Some of us behave in a corporate context in an ethical way because we are instinctively kind to animals, small children and our employees. But, even those with less honourable instincts should now acknowledge that any company of any size that wants to prosper needs to demonstrate that it can explain and defend the way in which it runs its business. And the key point here is that, while no-one can deny that regulators are capable of over-regulating, increased requirements on companies to behave transparently are actually forces that we can harness to help us build better, more efficient and more valuable businesses. What do I mean by that?
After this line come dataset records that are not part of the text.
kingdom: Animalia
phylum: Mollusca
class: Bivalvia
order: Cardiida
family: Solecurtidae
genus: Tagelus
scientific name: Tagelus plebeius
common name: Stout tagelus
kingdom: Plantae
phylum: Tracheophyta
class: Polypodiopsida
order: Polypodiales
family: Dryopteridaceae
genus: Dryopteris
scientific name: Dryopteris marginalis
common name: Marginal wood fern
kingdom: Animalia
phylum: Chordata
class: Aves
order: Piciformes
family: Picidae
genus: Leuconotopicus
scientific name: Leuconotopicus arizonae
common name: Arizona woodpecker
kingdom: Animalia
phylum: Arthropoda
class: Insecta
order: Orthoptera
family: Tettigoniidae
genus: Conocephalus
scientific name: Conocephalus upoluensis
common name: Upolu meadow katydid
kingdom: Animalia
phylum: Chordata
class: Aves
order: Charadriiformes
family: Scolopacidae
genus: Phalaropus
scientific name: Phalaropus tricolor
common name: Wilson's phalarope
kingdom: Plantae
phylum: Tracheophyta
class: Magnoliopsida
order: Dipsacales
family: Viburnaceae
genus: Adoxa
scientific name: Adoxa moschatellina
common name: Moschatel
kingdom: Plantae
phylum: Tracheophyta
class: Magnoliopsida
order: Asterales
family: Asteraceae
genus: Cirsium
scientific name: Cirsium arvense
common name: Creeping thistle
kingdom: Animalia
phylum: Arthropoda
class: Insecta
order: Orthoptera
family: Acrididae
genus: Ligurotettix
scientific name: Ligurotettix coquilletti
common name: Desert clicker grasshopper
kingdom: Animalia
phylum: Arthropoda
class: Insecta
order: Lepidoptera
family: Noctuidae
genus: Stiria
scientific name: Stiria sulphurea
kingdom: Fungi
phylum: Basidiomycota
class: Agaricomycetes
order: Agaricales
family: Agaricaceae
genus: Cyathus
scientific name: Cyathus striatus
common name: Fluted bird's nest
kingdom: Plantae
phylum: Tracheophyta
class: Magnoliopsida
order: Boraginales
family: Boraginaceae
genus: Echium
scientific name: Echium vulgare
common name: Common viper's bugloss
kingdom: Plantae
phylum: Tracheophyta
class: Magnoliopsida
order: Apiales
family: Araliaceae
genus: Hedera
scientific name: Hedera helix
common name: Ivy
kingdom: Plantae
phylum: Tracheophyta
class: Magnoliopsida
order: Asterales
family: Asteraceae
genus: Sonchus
Well, the company that thinks deeply about the implications and requirements of this heightened scrutiny will carry out a complete overhaul of how it does business, how it treats its employees and how it works with stakeholders and the communities it works alongside. It will spell out its vision and its values and it will introduce and adhere to a set of standards that will ensure the company and its staff stay ‘clean’ and do not cut corners. And what happens if there is clarity of direction, happy staff and strong relationships with stakeholders and local communities? Staff are committed and loyal and know what is expected of them. The company is a popular corporate neighbour. The commercial direction of travel is clear. Success becomes much easier to achieve.
And, while it can be tempting for the smaller or the new start-up to think that these are lessons only for the larger companies, the opposite is true. This kind of ‘transparency’ is something that is critical to the success of any company of any size. In fact, the best thing a start-up or SME can do is to start with a clear analysis of how it plans to operate, how it deals with its stakeholders, how it builds relationships with the communities it works with or alongside.
There is, of course, a strong temptation to start from a point where a firm’s management pats itself on the back and says, “We’re great people with the right motives.” A better approach is to start with zero assumptions and spend the time at the very beginning to spell out precisely what its approach will be to staff, customers and broader stakeholders.
And, when a firm has been up and running for a while, the value of road-testing these approaches and checking that they are still real, valid, fit for purpose and being implemented consistently cannot be overstated.
So by all means jib against over-regulation. But transparency can be our friend. Transparency can be the bedrock of a business that will succeed and keep on succeeding.